SP José Ureña - 1.2 bWAR, 32-43, 4 SV, 4.57 ERA, 1.334 WHIP, 573.2 IP (2015-2019). "El Nueve" -- which means "The Nine" in Spanish, but in the Dominican Republic, is a way of saying someone is "the man" -- has had an up-and-down career. Ureña looked like a solid pitcher in '17 and '18, but injuries and ineffectiveness hampered his other three seasons. He ended 2019 in the bullpen, but he's expected to return to the rotation this season.
Relief Pitchers: Once again, the U's fit between the I's and the Q's when it comes to bullpen strength: Team Q had 54.4 bWAR, Team I has 25.3, and Team U has 47.4 from its six relievers.
RP Koji Uehara - 13.5 bWAR, 22-26, 95 SV, 2.66 ERA, 0.890 WHIP, 480.2 IP (2009-2017). Koji had one of the best rookie seasons in Japanese history, going 20-4 with a 2.09 ERA with just 24 walks against 179 Ks in 197.2 innings. He was a closer one year in Japan, and after coming to MLB, he had 12 starts with the Orioles, then was moved to the bullpen where he'd spend the rest of his career. Uehara's best season was 2013, when he posted a 1.09 ERA and 0.565 WHIP in 74.1 innings, then was the MVP of the 2013 ALCS (pitching six scoreless innings and recording three saves and a win in five appearances against the Tigers). After leaving MLB in 2017, he returned to Japan and pitched two more seasons, including nine appearances last year at the age of 44, before announcing his retirement.
RP Ugueth Urbina - 13.2 bWAR, 44-49, 237 SV, 3.45 ERA, 1.213 WHIP, 697.1 IP (1995-2005). Ugueth Urtain Urbina is the only player in baseball history with the initials UUU -- or UU, for that matter. He pitched for six teams in 10 MLB seasons, but his career ended at the age of 31 when he was arrested on a charge of attempted murder; the two-time All-Star would spend seven years in prison and was released in 2012. (In 2004, his mother was kidnapped in Venezuela; five months later, she was rescued by an anti-kidnapping squad.) "Oogie" had his best season in 1998 with the Expos, recording 34 saves with a microscopic 1.30 ERA and 94 Ks in 69.1 IP. His son Juan Urbina would pitch in the minors for the Mets organization.
RP Dutch Ulrich - 8.1 bWAR, 19-27, 1 SV, 3.48 ERA, 1.333 WHIP, 406.0 IP (1925-1927). A swingman with the Philadelphia Phillies, Ulrich had 39 starts and 59 relief appearances over three seasons. His best year was 1927, posting a 3.17 ERA and 1.247 WHIP in 193.1 innings. Despite the nickname Dutch, he was actually born in Austria; he died in 1929 of pneumonia at the age of 29.

## TO BE DONE
1. Answer these questions from the pitcher profiles:
(a) In what year did Koji Uehara have his best season?
(b) For how many teams did Ugueth Urbina pitch in his MLB seasons?
(c) In what country was Dutch Ulrich born?
2. Transcribe the pitcher profiles from "RP Koji Uehara" up to and including "announcing his retirement.".
The material has no connection to the pitcher profiles.

## DATASET
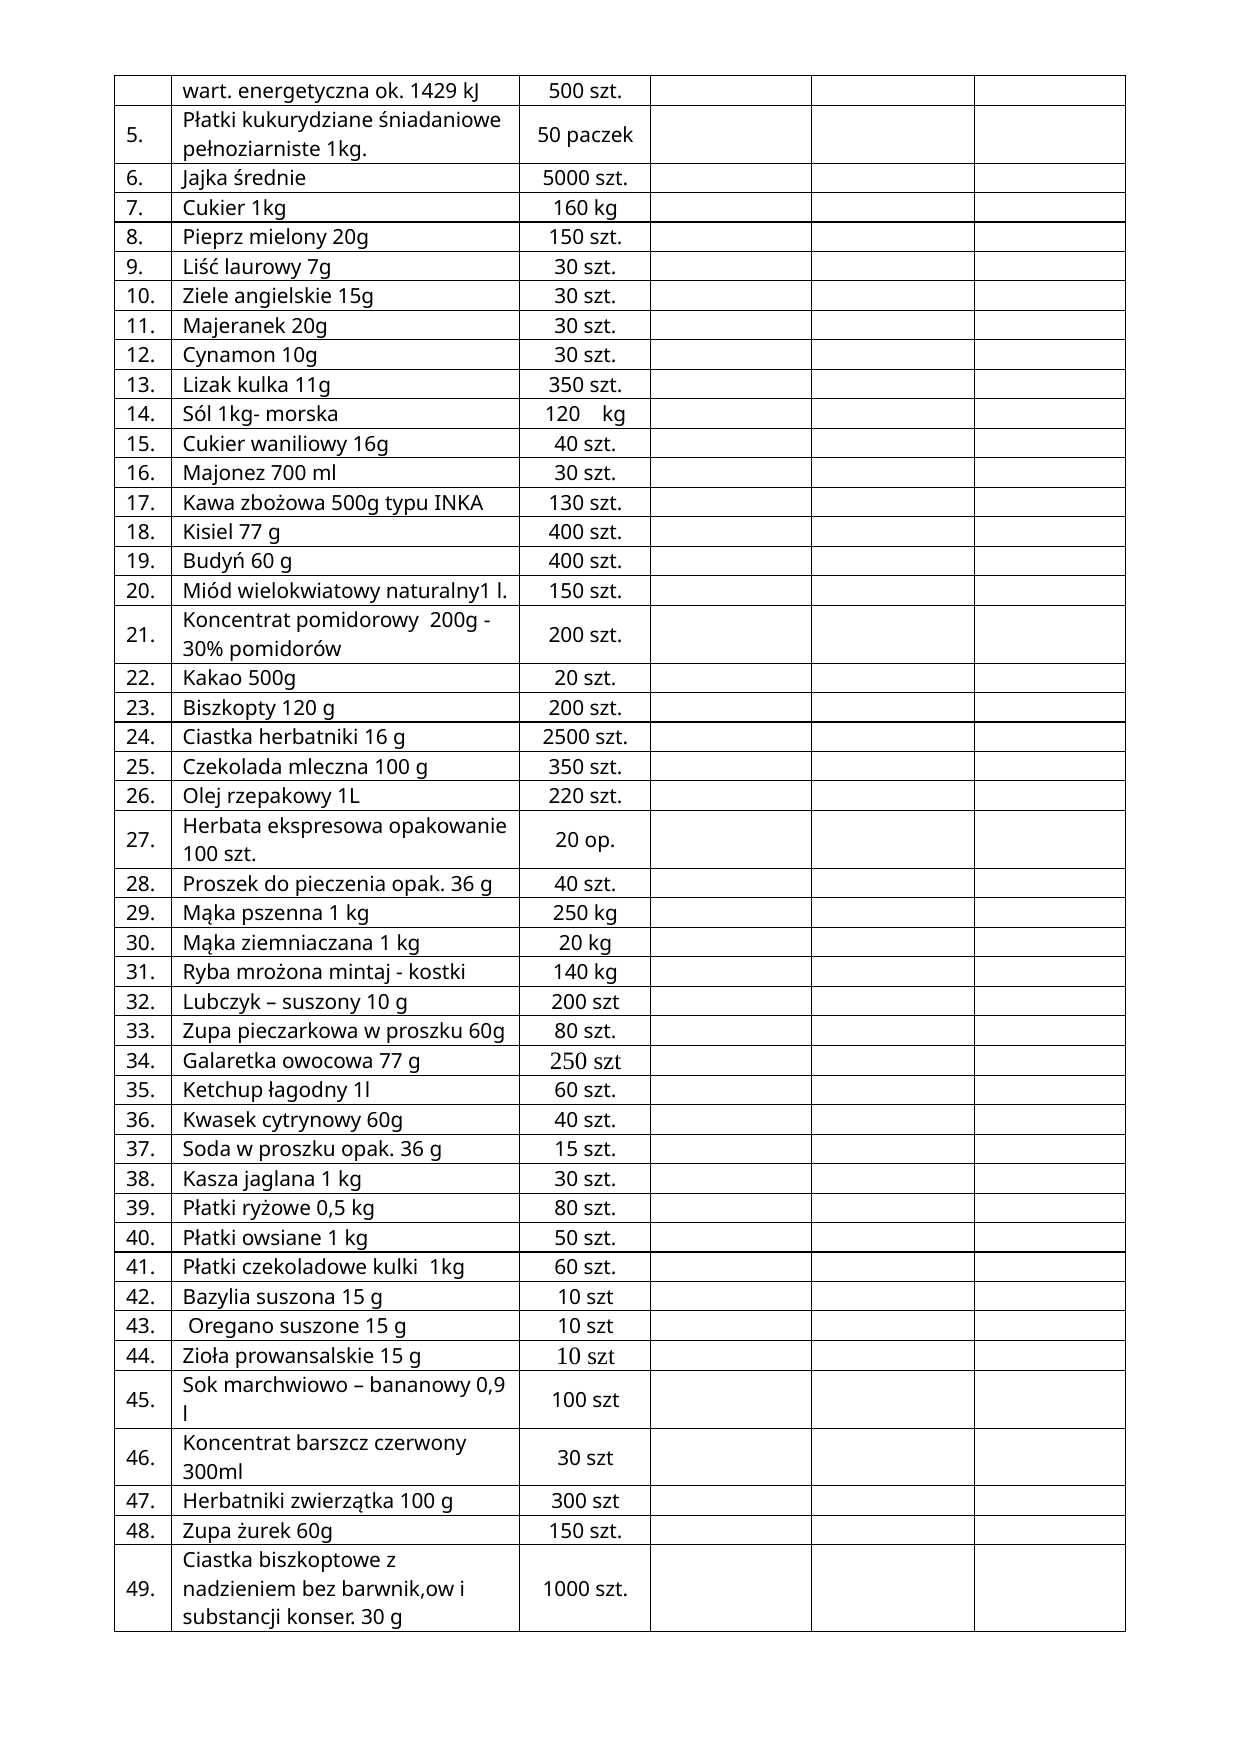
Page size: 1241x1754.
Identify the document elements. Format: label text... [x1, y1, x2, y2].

table_cell [975, 1135, 1125, 1163]
table_cell Kwasek cytrynowy 60g [172, 1105, 519, 1133]
table_cell [651, 928, 811, 956]
table_cell Proszek do pieczenia opak. 36 g [172, 869, 519, 897]
table_cell 200 szt. [520, 606, 650, 662]
table_cell [651, 1105, 811, 1133]
table_cell 16. [115, 458, 171, 487]
table_cell Kasza jaglana 1 kg [172, 1164, 519, 1192]
table_cell 300 szt [520, 1486, 650, 1515]
table_cell Mąka ziemniaczana 1 kg [172, 928, 519, 956]
table_cell [651, 458, 811, 487]
table_cell 220 szt. [520, 781, 650, 810]
table_cell Majeranek 20g [172, 311, 519, 339]
table_cell Biszkopty 120 g [172, 693, 519, 721]
table_cell [651, 752, 811, 780]
table_cell [975, 1016, 1125, 1045]
table_cell Kawa zbożowa 500g typu INKA [172, 488, 519, 516]
table_cell 8. [115, 223, 171, 251]
table_cell [812, 898, 974, 927]
table_cell 27. [115, 811, 171, 868]
table_cell [651, 693, 811, 721]
table_cell [651, 1164, 811, 1192]
table_cell [651, 370, 811, 398]
table_cell [975, 576, 1125, 604]
table_cell [651, 1135, 811, 1163]
table_cell [975, 1105, 1125, 1133]
table_cell 140 kg [520, 957, 650, 986]
table_cell [975, 252, 1125, 280]
table_cell [812, 693, 974, 721]
table_cell 38. [115, 1164, 171, 1192]
table_cell [812, 1223, 974, 1251]
table_cell Oregano suszone 15 g [172, 1311, 519, 1340]
table_cell [651, 987, 811, 1015]
table_cell [651, 311, 811, 339]
table_cell 14. [115, 399, 171, 428]
table_cell [812, 1135, 974, 1163]
table_cell [975, 311, 1125, 339]
table_cell Budyń 60 g [172, 547, 519, 575]
table_cell [812, 957, 974, 986]
table_cell 50 szt. [520, 1223, 650, 1251]
table_cell wart. energetyczna ok. 1429 kJ [172, 76, 519, 104]
table_cell [975, 1046, 1125, 1074]
table_cell 42. [115, 1282, 171, 1310]
table_cell 160 kg [520, 193, 650, 221]
table_cell [812, 1545, 974, 1631]
table_cell [651, 781, 811, 810]
table_cell 39. [115, 1194, 171, 1222]
table_cell [812, 311, 974, 339]
table_cell Herbata ekspresowa opakowanie 100 szt. [172, 811, 519, 868]
table_cell [812, 370, 974, 398]
table_cell [812, 752, 974, 780]
table_cell [812, 1253, 974, 1281]
table_cell 13. [115, 370, 171, 398]
table_cell Galaretka owocowa 77 g [172, 1046, 519, 1074]
table_cell Herbatniki zwierzątka 100 g [172, 1486, 519, 1515]
table_cell 17. [115, 488, 171, 516]
table_cell Sok marchwiowo – bananowy 0,9 l [172, 1371, 519, 1427]
table_cell [812, 928, 974, 956]
table_cell [651, 1076, 811, 1104]
table_cell [975, 429, 1125, 457]
table_cell [812, 429, 974, 457]
table_cell [651, 957, 811, 986]
table_cell 29. [115, 898, 171, 927]
table_cell 5000 szt. [520, 164, 650, 192]
table_cell [812, 1371, 974, 1427]
table_cell [975, 1282, 1125, 1310]
table_cell Pieprz mielony 20g [172, 223, 519, 251]
table_cell [651, 869, 811, 897]
table_cell [975, 752, 1125, 780]
table_cell 5. [115, 106, 171, 162]
table_cell [812, 1341, 974, 1369]
table_cell 10 szt [520, 1282, 650, 1310]
table_cell [975, 1341, 1125, 1369]
table_cell 43. [115, 1311, 171, 1340]
table_cell 23. [115, 693, 171, 721]
table_cell 40 szt. [520, 1105, 650, 1133]
table_cell [812, 1046, 974, 1074]
table_cell Cukier waniliowy 16g [172, 429, 519, 457]
table_cell [651, 223, 811, 251]
table_cell 44. [115, 1341, 171, 1369]
table_cell 45. [115, 1371, 171, 1427]
table_cell Liść laurowy 7g [172, 252, 519, 280]
table_cell 7. [115, 193, 171, 221]
table_cell [975, 340, 1125, 369]
table_cell 80 szt. [520, 1016, 650, 1045]
table_cell Cynamon 10g [172, 340, 519, 369]
table_cell [812, 1105, 974, 1133]
table_cell [651, 76, 811, 104]
table_cell [651, 547, 811, 575]
table_cell 350 szt. [520, 752, 650, 780]
table_cell [651, 606, 811, 662]
table_cell 30 szt [520, 1429, 650, 1485]
table_cell [975, 1429, 1125, 1485]
table_cell 200 szt [520, 987, 650, 1015]
table_cell [651, 1223, 811, 1251]
table_cell 36. [115, 1105, 171, 1133]
table_cell [812, 869, 974, 897]
table_cell 400 szt. [520, 547, 650, 575]
table_cell 41. [115, 1253, 171, 1281]
table_cell [651, 1194, 811, 1222]
table_cell [975, 869, 1125, 897]
table_cell 30 szt. [520, 458, 650, 487]
table_cell 130 szt. [520, 488, 650, 516]
table_cell Ryba mrożona mintaj - kostki [172, 957, 519, 986]
table_cell Ciastka biszkoptowe z nadzieniem bez barwnik,ow i substancji konser. 30 g [172, 1545, 519, 1631]
table_cell Ziele angielskie 15g [172, 281, 519, 310]
table_cell [975, 488, 1125, 516]
table_cell [975, 281, 1125, 310]
table_cell [812, 281, 974, 310]
table_cell [651, 1371, 811, 1427]
table_cell Soda w proszku opak. 36 g [172, 1135, 519, 1163]
table_cell [975, 1545, 1125, 1631]
table_cell 100 szt [520, 1371, 650, 1427]
table_cell Zupa pieczarkowa w proszku 60g [172, 1016, 519, 1045]
table_cell [975, 898, 1125, 927]
table_cell [812, 223, 974, 251]
table_cell 400 szt. [520, 517, 650, 546]
table_cell Kakao 500g [172, 664, 519, 692]
table_cell [975, 1516, 1125, 1544]
table_cell 20 op. [520, 811, 650, 868]
table_cell 15 szt. [520, 1135, 650, 1163]
table_cell [812, 252, 974, 280]
table_cell 40 szt. [520, 869, 650, 897]
table_cell [812, 517, 974, 546]
table_cell [812, 987, 974, 1015]
table_cell [651, 252, 811, 280]
table_cell Cukier 1kg [172, 193, 519, 221]
table_cell [975, 370, 1125, 398]
table_cell Ciastka herbatniki 16 g [172, 723, 519, 751]
table_cell [812, 1016, 974, 1045]
table_cell Płatki owsiane 1 kg [172, 1223, 519, 1251]
table_cell [812, 1486, 974, 1515]
table_cell [975, 1223, 1125, 1251]
table_cell [651, 1253, 811, 1281]
table_cell 150 szt. [520, 223, 650, 251]
table_cell 250 szt [520, 1046, 650, 1074]
table_cell 33. [115, 1016, 171, 1045]
table_cell 32. [115, 987, 171, 1015]
table_cell [651, 340, 811, 369]
table_cell 15. [115, 429, 171, 457]
table_cell 35. [115, 1076, 171, 1104]
table_cell Majonez 700 ml [172, 458, 519, 487]
table_cell 20 kg [520, 928, 650, 956]
table_cell [812, 1076, 974, 1104]
table_cell [812, 340, 974, 369]
table_cell Kisiel 77 g [172, 517, 519, 546]
table_cell [651, 281, 811, 310]
table_cell 60 szt. [520, 1253, 650, 1281]
table_cell [651, 517, 811, 546]
table_cell Zupa żurek 60g [172, 1516, 519, 1544]
table_cell 30 szt. [520, 340, 650, 369]
table_cell 49. [115, 1545, 171, 1631]
table_cell 26. [115, 781, 171, 810]
table_cell 48. [115, 1516, 171, 1544]
table_cell Jajka średnie [172, 164, 519, 192]
table_cell 30 szt. [520, 281, 650, 310]
table_cell [975, 164, 1125, 192]
table_cell [812, 193, 974, 221]
table_cell 120 kg [520, 399, 650, 428]
table_cell [651, 399, 811, 428]
table_cell [975, 399, 1125, 428]
table_cell Zioła prowansalskie 15 g [172, 1341, 519, 1369]
table_cell [812, 458, 974, 487]
table_cell [975, 106, 1125, 162]
table_cell [975, 1076, 1125, 1104]
table_cell 10. [115, 281, 171, 310]
table_cell [812, 1164, 974, 1192]
table_cell [812, 723, 974, 751]
table_cell [975, 928, 1125, 956]
table_cell [975, 547, 1125, 575]
table_cell 20. [115, 576, 171, 604]
table_cell 80 szt. [520, 1194, 650, 1222]
table_cell [651, 106, 811, 162]
table_cell 46. [115, 1429, 171, 1485]
table_cell [651, 1545, 811, 1631]
table_cell [651, 429, 811, 457]
table_cell [651, 1341, 811, 1369]
table_cell [975, 458, 1125, 487]
table_cell [812, 781, 974, 810]
table_cell [812, 576, 974, 604]
table_cell Miód wielokwiatowy naturalny1 l. [172, 576, 519, 604]
table_cell 30 szt. [520, 252, 650, 280]
table_cell 25. [115, 752, 171, 780]
table_cell 30. [115, 928, 171, 956]
table_cell [651, 193, 811, 221]
table_cell [975, 1194, 1125, 1222]
table_cell [651, 1429, 811, 1485]
table_cell [651, 723, 811, 751]
table_cell [812, 1516, 974, 1544]
table_cell [975, 1164, 1125, 1192]
table_cell [812, 399, 974, 428]
table_cell 47. [115, 1486, 171, 1515]
table_cell [651, 488, 811, 516]
table_cell Płatki ryżowe 0,5 kg [172, 1194, 519, 1222]
table_cell [651, 164, 811, 192]
table_cell Sól 1kg- morska [172, 399, 519, 428]
table_cell [975, 693, 1125, 721]
table_cell Lubczyk – suszony 10 g [172, 987, 519, 1015]
table_cell 34. [115, 1046, 171, 1074]
table_cell 20 szt. [520, 664, 650, 692]
table_cell [812, 664, 974, 692]
table_cell 10 szt [520, 1311, 650, 1340]
table_cell 30 szt. [520, 1164, 650, 1192]
table_cell 50 paczek [520, 106, 650, 162]
table_cell 18. [115, 517, 171, 546]
table_cell Lizak kulka 11g [172, 370, 519, 398]
table_cell 500 szt. [520, 76, 650, 104]
table_cell Ketchup łagodny 1l [172, 1076, 519, 1104]
table_cell [651, 1311, 811, 1340]
table_cell [975, 957, 1125, 986]
table_cell Czekolada mleczna 100 g [172, 752, 519, 780]
table_cell [975, 223, 1125, 251]
table_cell [975, 811, 1125, 868]
table_cell [975, 1371, 1125, 1427]
table_cell 30 szt. [520, 311, 650, 339]
table_cell 31. [115, 957, 171, 986]
table_cell Olej rzepakowy 1L [172, 781, 519, 810]
table_cell [975, 723, 1125, 751]
table_cell [812, 164, 974, 192]
table_cell [651, 1046, 811, 1074]
table_cell 24. [115, 723, 171, 751]
table_cell [975, 1486, 1125, 1515]
table_cell [812, 547, 974, 575]
table_cell [651, 1516, 811, 1544]
table_cell Mąka pszenna 1 kg [172, 898, 519, 927]
table_cell [812, 76, 974, 104]
table_cell [812, 106, 974, 162]
table_cell Koncentrat pomidorowy 200g -30% pomidorów [172, 606, 519, 662]
table_cell 28. [115, 869, 171, 897]
table_cell 250 kg [520, 898, 650, 927]
table_cell [975, 987, 1125, 1015]
table_cell [812, 606, 974, 662]
table_cell [651, 1016, 811, 1045]
table_cell 60 szt. [520, 1076, 650, 1104]
table_cell [812, 811, 974, 868]
table_cell 150 szt. [520, 1516, 650, 1544]
table_cell 10 szt [520, 1341, 650, 1369]
table_cell [975, 1311, 1125, 1340]
table_cell [651, 811, 811, 868]
table_cell 19. [115, 547, 171, 575]
table_cell [812, 1311, 974, 1340]
table_cell 1000 szt. [520, 1545, 650, 1631]
table_cell 6. [115, 164, 171, 192]
table_cell Płatki czekoladowe kulki 1kg [172, 1253, 519, 1281]
table_cell [975, 781, 1125, 810]
table_cell Płatki kukurydziane śniadaniowe pełnoziarniste 1kg. [172, 106, 519, 162]
table_cell 37. [115, 1135, 171, 1163]
table_cell 40 szt. [520, 429, 650, 457]
table_cell [651, 1486, 811, 1515]
table_cell 200 szt. [520, 693, 650, 721]
table_cell 2500 szt. [520, 723, 650, 751]
table_cell 22. [115, 664, 171, 692]
table_cell [975, 193, 1125, 221]
table_cell [975, 606, 1125, 662]
table_cell [651, 1282, 811, 1310]
table_cell Koncentrat barszcz czerwony 300ml [172, 1429, 519, 1485]
table_cell 21. [115, 606, 171, 662]
table_cell [812, 1282, 974, 1310]
table_cell 12. [115, 340, 171, 369]
table_cell [975, 664, 1125, 692]
table_cell [651, 576, 811, 604]
table_cell [651, 898, 811, 927]
table_cell [115, 76, 171, 104]
table_cell [812, 1194, 974, 1222]
table_cell [651, 664, 811, 692]
table_cell [975, 517, 1125, 546]
table_cell [975, 76, 1125, 104]
table_cell 40. [115, 1223, 171, 1251]
table_cell 150 szt. [520, 576, 650, 604]
table_cell [812, 1429, 974, 1485]
table_cell [812, 488, 974, 516]
table_cell 9. [115, 252, 171, 280]
table_cell Bazylia suszona 15 g [172, 1282, 519, 1310]
table_cell 11. [115, 311, 171, 339]
table_cell 350 szt. [520, 370, 650, 398]
table_cell [975, 1253, 1125, 1281]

## EXPECTED RESULTS
1.
(a) 2013
(b) Six
(c) Austria

2.
RP Koji Uehara - 13.5 bWAR, 22-26, 95 SV, 2.66 ERA, 0.890 WHIP, 480.2 IP (2009-2017). Koji had one of the best rookie seasons in Japanese history, going 20-4 with a 2.09 ERA with just 24 walks against 179 Ks in 197.2 innings. He was a closer one year in Japan, and after coming to MLB, he had 12 starts with the Orioles, then was moved to the bullpen where he'd spend the rest of his career. Uehara's best season was 2013, when he posted a 1.09 ERA and 0.565 WHIP in 74.1 innings, then was the MVP of the 2013 ALCS (pitching six scoreless innings and recording three saves and a win in five appearances against the Tigers). After leaving MLB in 2017, he returned to Japan and pitched two more seasons, including nine appearances last year at the age of 44, before announcing his retirement.